Durante o caminho, Teobaldo contou mais minuciosamente a sua conversa com Branca e pintou com exagero de cores a opressão que lhe fazia o pai, para a constranger a casar com o bisbórria do primo. Chegados à casa, mal Teobaldo embolsou o que havia em dinheiro, disse ao amigo:

— Bem! Então, antes de mais nada, enquanto eu vou falar ao cônego Evaristo e depois ver se arranjo mais algum cobre, vai ter à casa de tua noiva e pede à velha que consinta depositarmos lá a menina. Creio que ela não se oporá a isto; que achas!

— Não sei, vou ver...

— Pois então vai quanto antes e volta aqui imediatamente. E quase meio-dia, às duas horas podemos estar juntos; iremos então tratar do carro e do resto; depois jantaremos no hotel e às nove partiremos para Botafogo. A ocasião não pode ser mais favorável ao rapto; a noite há de ser escura; a francesa está doente e de cama e, quando chegarmos, é natural que o comendador já se ache no segundo sono e os criados no terceiro!
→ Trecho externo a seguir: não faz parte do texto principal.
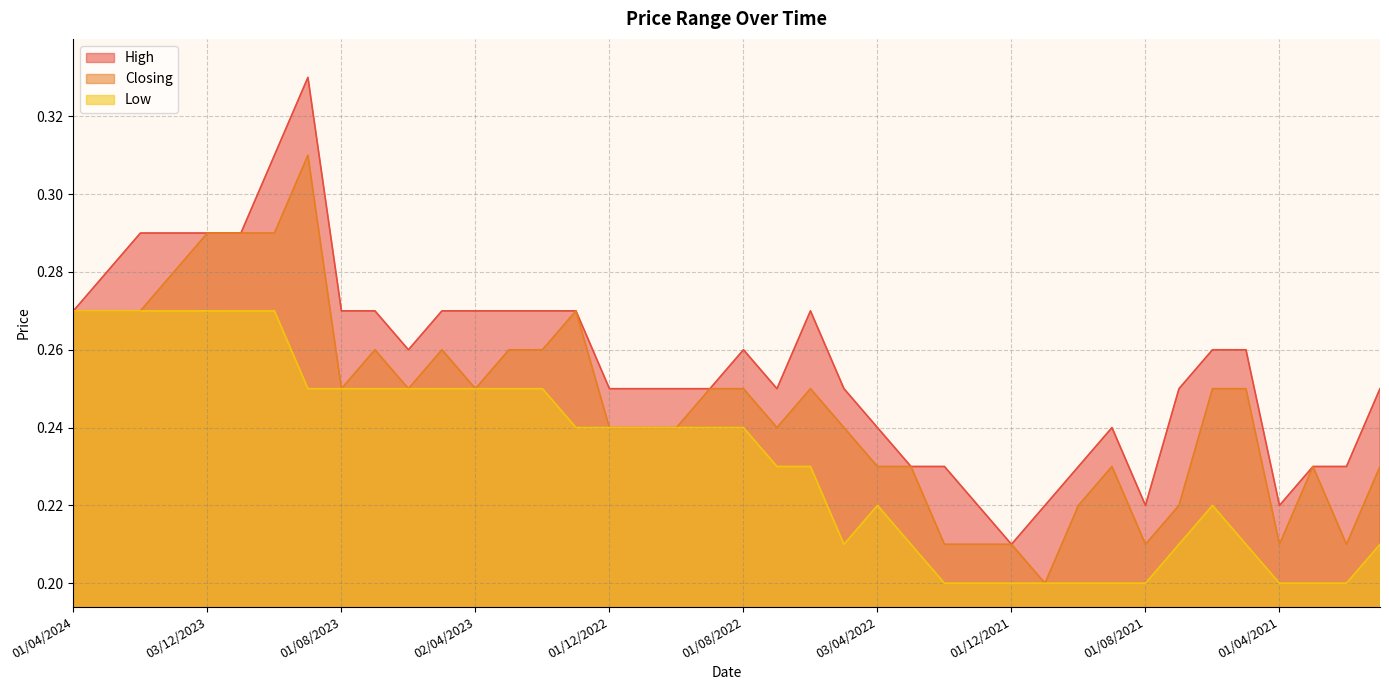

What is the label of the 38th point from the right?

01/02/2024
— Eu serei o cocheiro do carro, disse Coruja; sabes que tenho boa mão de rédea.

— Bem lembrado! Escusa de metermos estranhos no negócio. E, olha, para melhor disfarce, porás a libré do Caetano e levarás o seu chapéu de feltro.

— A libré do Caetano há de chegar-me até aos pés...

— Melhor, ninguém te reconhecerá.

— Isso é verdade...

— Sabino?

— Meu senhor.

— Preciso hoje de você. Às quatro e meia no hotel. Ouviu?

— Já ouvi, sim senhor.

— Olha! Traze-me uma garrafa daquelas que estão no guarda-louça.

Era um presente de Moscatel d'Asti espumoso, que lhe fizera Leonília no dia dos anos dele.

— Vais beber agora? perguntou o Coruja.

— Vou; sinto-me sufocado! Preciso de um estimulante. Conserva tu em perfeito juízo a tua cabeça e deixa-me beber à vontade.

Encheu duas taças e, erguendo uma delas, disse ao amigo:

— Ao novo horizonte que se rasga defronte de nossos olhos! Ao amor e à fortuna!

Coruja levou a sua taça aos lábios, bebericou uma gota de vinho e afastou-se logo para ir à casa de D. Margarida; enquanto o outro, esticando-se melhor na cadeira em que estava e soprando com volúpia o fumo do seu charuto, murmurava de si para si:

— Amanhã a estas horas tenho à minha disposição uma mulher encantadora e um dote de cem contos de réis! Ah! Geração de imbecis, agora é que vais saber quem é Teobaldo Henrique de Albuquerque!